On the other hand, if we see the 10-year yield move to 2.5 percent, or dip below 2.5 percent, I don’t think any amount of money will stem the (dollar) decline,” he said.
Barry Knapp, chief equities portfolio strategist at Barclay’s, said the initial stock market reaction after a big intervention is often a short-term decline. “For the first couple of days, the market goes down a little bit..the first reaction is to look at the dollar,” he said.
The view is “if the dollar is going up, that’s bad for earnings, so sell it. Dollar’s going down, that’s good. That’s a very simplistic approach. I don’t think it’s right at all,” he said. “If you look back at 2003, when the Japanese were intervening dramatically, the initial reaction was that the stock market sold off, and then it regained its footing.”
Knapp said the intervention at that time was about $360 billion, and he estimated this round could total $250 billion. The BOJ was reported to have bought more than $20 billion Wednesday.
“If somebody puts $250 billion into the markets, event though that money won’t be buying riskier assets, it can trigger an effect,” he said.
The impact on Treasurys could also be noticeable, he said. Traders have been speculating the Japanese will park their dollar holdings in shorter duration Treasurys. “Initially the Treasury curve steepens, but then that tends to drive investors who were in 2s and 5s to extend out the curve and it starts to flatten. Then it triggers a whole position rebalancing.”
All that Glitters
Gold continued to dazzle investors Thursday, scoring its second record settlement of the week. Investors are betting it could try to break the $1,300 level, maybe even as early as next week depending on the outcome of the Fed’s meeting Tuesday.  Gold Thursday rose about a half percent to settle at $1273.80.
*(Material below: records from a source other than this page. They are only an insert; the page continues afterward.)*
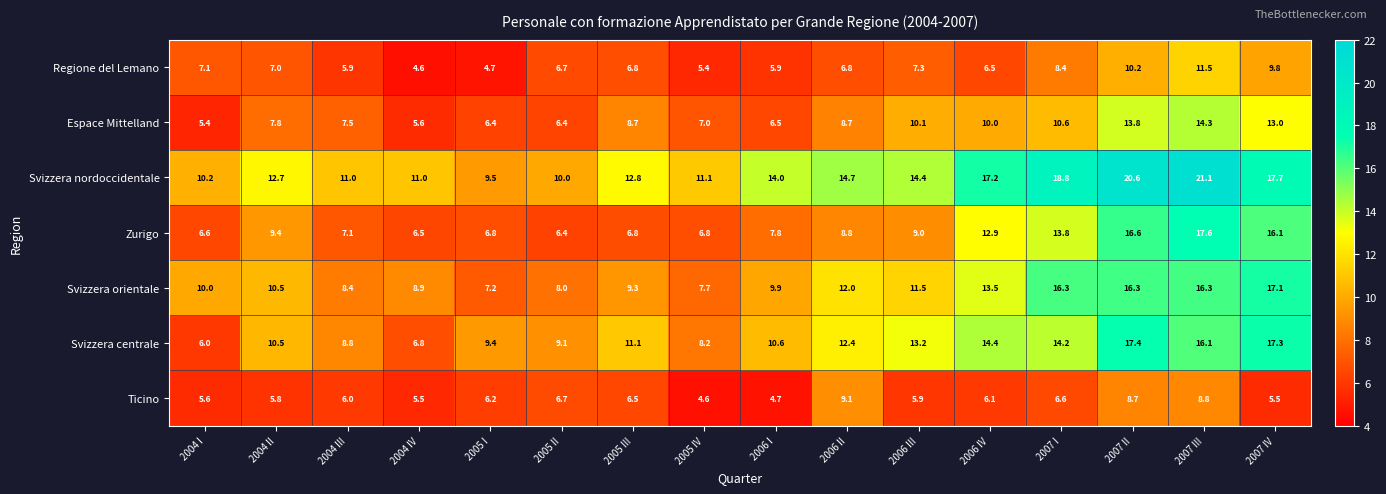

Where does the Regione del Lemano series first go above 6?

2004 I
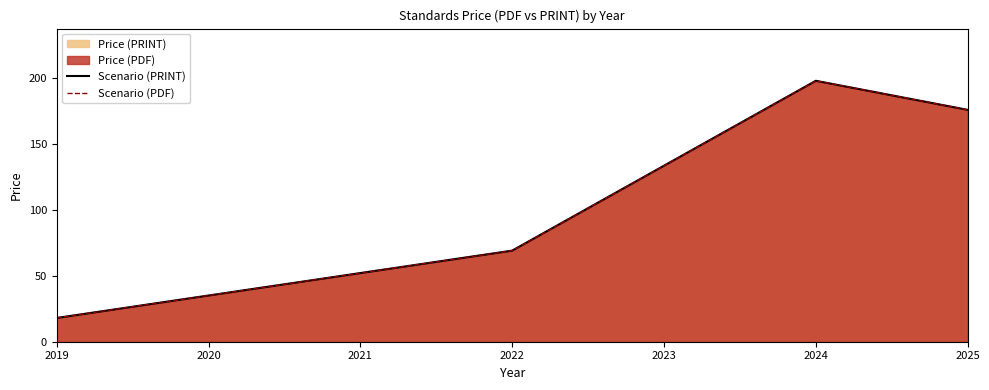

How many lines are shown in the chart?

2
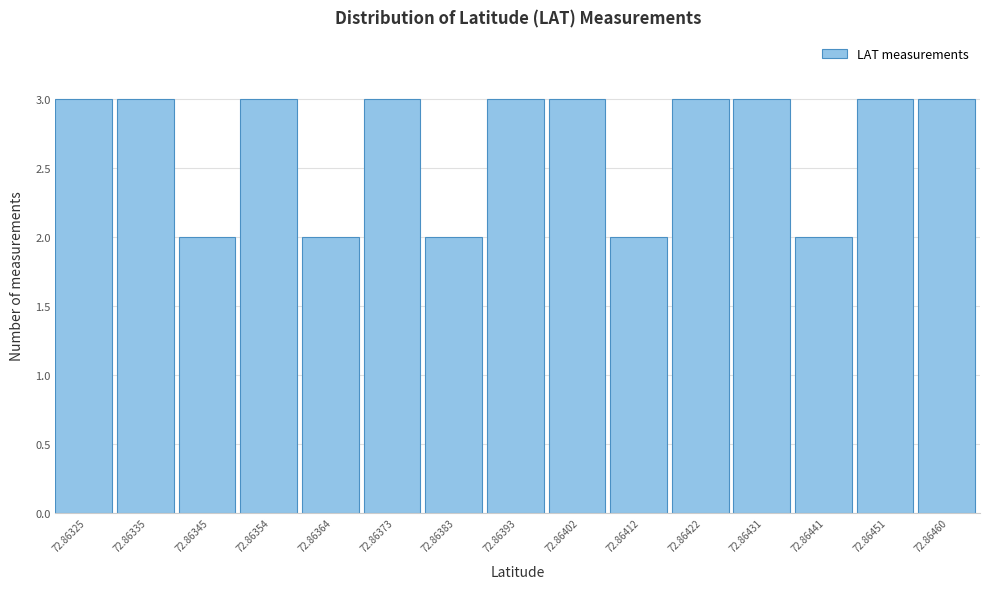

Reading right to left, extract all data points from this chart.

3	3	2	3	3	2	3	3	2	3	2	3	2	3	3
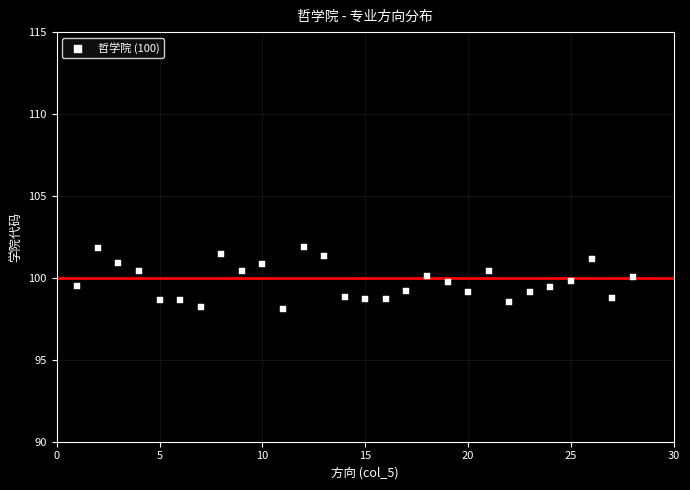

What is the range of Y values (max minus min)?

3.8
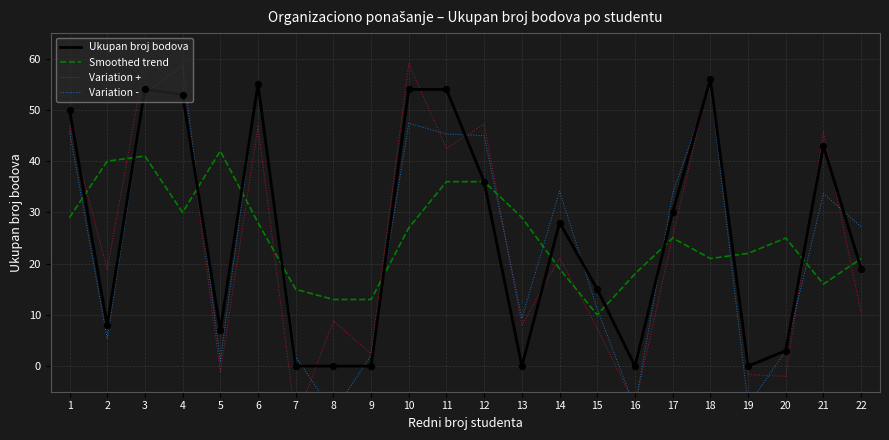

Which series reaches the maximum Y coordinate?

Variation +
Gold has faced some high-profile criticism this week, including from investor George Soros who called it a bubble. “If you think about a world where every major country is trying to find a way to devalue its currency, gold looks pretty good in that environment. Personally I think the dollar is going down more. There’s lots of reasons why gold will continue to rise. I don’t know if I’d buy it, but I know I wouldn’t short it,” Knapp said.